Unschooling Part 4 – How to Start Unschooling
When learning how to start unschooling, it can take a while to find out what works for you and for your children, to get into your own groove, to create a routine that works for everyone, and, more importantly, to understand that learning happens naturally through life experiences. When figuring out how to start unschooling, know that unschoolers learn in a hands-on, real-world kind of way, absorbing from the vast world surrounding them. They learn through natural life experiences that include playtime, household responsibilities and chores, personal curiosities and interests, work experiences and internships, books, extra curriculars, elective classes, traveling, mentors, family members, and many other social interactions. Honestly, I could just keep going on and on when it comes to learning opportunities, and further, when it comes to socialization opportunities. Learning how to start unschooling is knowing that the simplest daily tasks can be opportunities filled with more than enough learning.
For example, when children help cook in the kitchen, they’re learning reading and comprehension skills from reading the recipes, then being able to follow them. They’re learning math skills like fractions while measuring ingredients, especially if they have to double a recipe, or half it. They even learn chemistry by understanding the changes that different foods go through when mixed, or when heat is applied such as baking.
The homes of unschooling families are typically filled with art supplies, musical instruments, books, games, and many other items that are conducive to learning. Additionally, travel can offer a phenomenal educational experience to anyone. Travelers can gain a tremendous amount of knowledge regarding history, cultures, languages, people, and much more from the destinations that they visit.
So, how to start unschooling? The first step is to ditch the curriculum. Heavily taking into consideration that every child is different, one-size-fits-all curriculums are not what unschooling is about. The goal is to let our children discover things on their own time just as we learn things at all stages of our own lives.
Don’t value one subject or one skill more highly than you would another. Children are very capable of leading the way in their education and they should be the ones doing so. You will be given a new perspective when you see just how capable they actually are.
They choose what interests them and how they want to learn about it. They’re in control of their lives with guidance and support from their parents. They will learn when they’re interested, and when they’re ready to, and sometimes, that means it’s on a different timeline than other students.

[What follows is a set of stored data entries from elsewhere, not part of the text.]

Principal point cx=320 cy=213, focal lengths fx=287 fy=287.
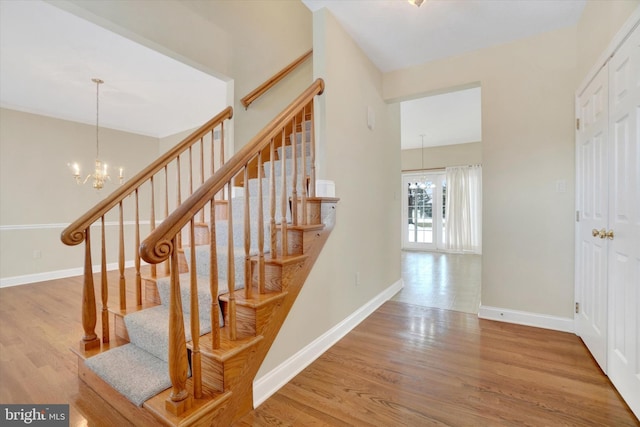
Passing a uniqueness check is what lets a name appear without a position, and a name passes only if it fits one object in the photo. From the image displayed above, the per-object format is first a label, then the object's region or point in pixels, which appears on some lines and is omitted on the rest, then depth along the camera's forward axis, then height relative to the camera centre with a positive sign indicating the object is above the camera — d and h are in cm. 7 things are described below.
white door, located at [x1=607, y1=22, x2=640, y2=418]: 143 -8
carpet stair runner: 146 -73
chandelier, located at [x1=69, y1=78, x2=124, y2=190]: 359 +53
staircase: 127 -54
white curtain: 671 -4
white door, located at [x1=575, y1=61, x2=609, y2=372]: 183 -7
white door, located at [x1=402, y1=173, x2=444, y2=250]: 730 -6
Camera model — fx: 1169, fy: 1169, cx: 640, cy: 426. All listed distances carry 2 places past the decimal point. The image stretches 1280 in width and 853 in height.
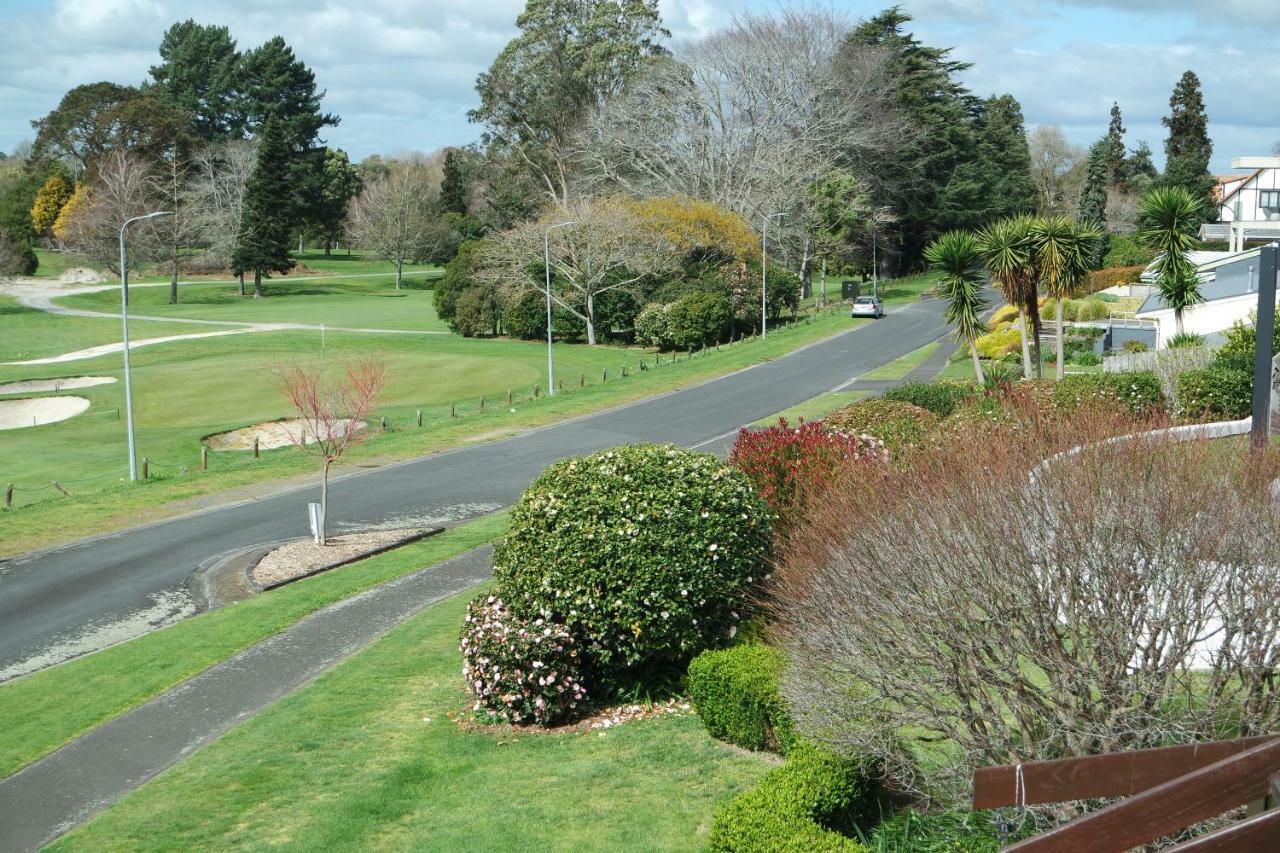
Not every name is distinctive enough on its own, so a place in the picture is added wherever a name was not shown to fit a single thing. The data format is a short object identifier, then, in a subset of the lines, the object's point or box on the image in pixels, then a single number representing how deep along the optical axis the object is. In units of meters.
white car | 66.19
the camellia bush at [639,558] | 12.47
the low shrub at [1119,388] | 24.67
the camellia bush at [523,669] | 12.55
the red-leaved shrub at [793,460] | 14.35
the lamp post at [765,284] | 57.93
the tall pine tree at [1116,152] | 99.06
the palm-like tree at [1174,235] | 30.05
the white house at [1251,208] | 62.16
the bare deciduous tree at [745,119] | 72.19
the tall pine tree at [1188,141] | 83.06
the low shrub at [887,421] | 16.69
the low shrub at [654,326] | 60.53
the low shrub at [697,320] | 59.59
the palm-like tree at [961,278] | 31.97
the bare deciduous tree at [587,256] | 63.12
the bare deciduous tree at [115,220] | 91.31
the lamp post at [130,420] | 31.14
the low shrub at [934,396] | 27.09
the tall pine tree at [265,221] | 92.19
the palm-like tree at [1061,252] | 29.95
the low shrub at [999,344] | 45.19
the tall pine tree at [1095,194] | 84.69
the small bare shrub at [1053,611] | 7.78
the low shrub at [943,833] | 8.12
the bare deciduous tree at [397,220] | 104.88
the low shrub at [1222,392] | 25.56
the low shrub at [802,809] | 8.29
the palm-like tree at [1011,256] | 30.41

The job of an unschooling parent is to get out of the way and to act less as a teacher and, instead, more as a facilitator. You keep track of what the children are interested in, then you provide the resources, opportunities, and the means for them to further pursue that interest.
Let them learn on their own schedule as they wonder through the different interests that take refuge in their young minds. Allow them to be free to learn, and to grow according to their individual personalities, learning styles, and the interests that are unique to them. Parents have to trust that the child knows what they’re doing and that they know how to, or that they will figure out how to do it.
Children may not be as large as you are, however, they can most definitely be as smart as you are. It’s much easier said than done, but the parent has to trust that the student will learn everything that they need to from each subject. It’s sometimes difficult for a parent to see the progress that’s being made because unlike watching the progress of a lawn being mowed or a wall being painted, it can be more like watching a garden grow or a pot boil. No matter how closely you watch either, you can’t always see what’s happening, but you know something’s going on. Then, after a little bit of time, we can see that a lot has actually happened, quietly and naturally.
Children generally learn best when they’re around their parents, furthermore so, when they’re engaged in activities of everyday life. They learn from their environment and from the circumstances surrounding them. Enlist the community. Find mentors who can show them how to learn, build and create what you might not be able to.
When children become interested in a subject, they learn from others in their community, from extended family members, by taking classes in the community, and by participating in extra curriculars that are hosted by the county, or the school district. They find textbooks, websites, educational software or apps to achieve their goals. Through these natural processes children will acquire the knowledge and the skills that they need when they need them.
Unschooling parents don’t ignore the need for vital skills, they simply allow their children to focus on their strengths, while at the same time helping their children discover tools to overcome their weaknesses. Again, unschooling is not a lack in parenting, it’s actually quite the opposite. Since unschooling parents are not relying on a set curriculum, they really have to be both present and attentive in order to pick up on what their children are learning so that they can best support them and guide them along the way.
Unschooling parents are actually highly involved in order to be aware of their child’s progress and they must be able to provide the opportunities and resources necessary whenever the student’s interests and needs change. If you’ve spent your entire life only learning from a teacher, then you might need a teacher for the rest of your life to teach you along the way. Teach a man to fish, right? Comparatively, if you know how to learn, and you know how to teach yourself, you’re more prepared for all that the future might throw at you.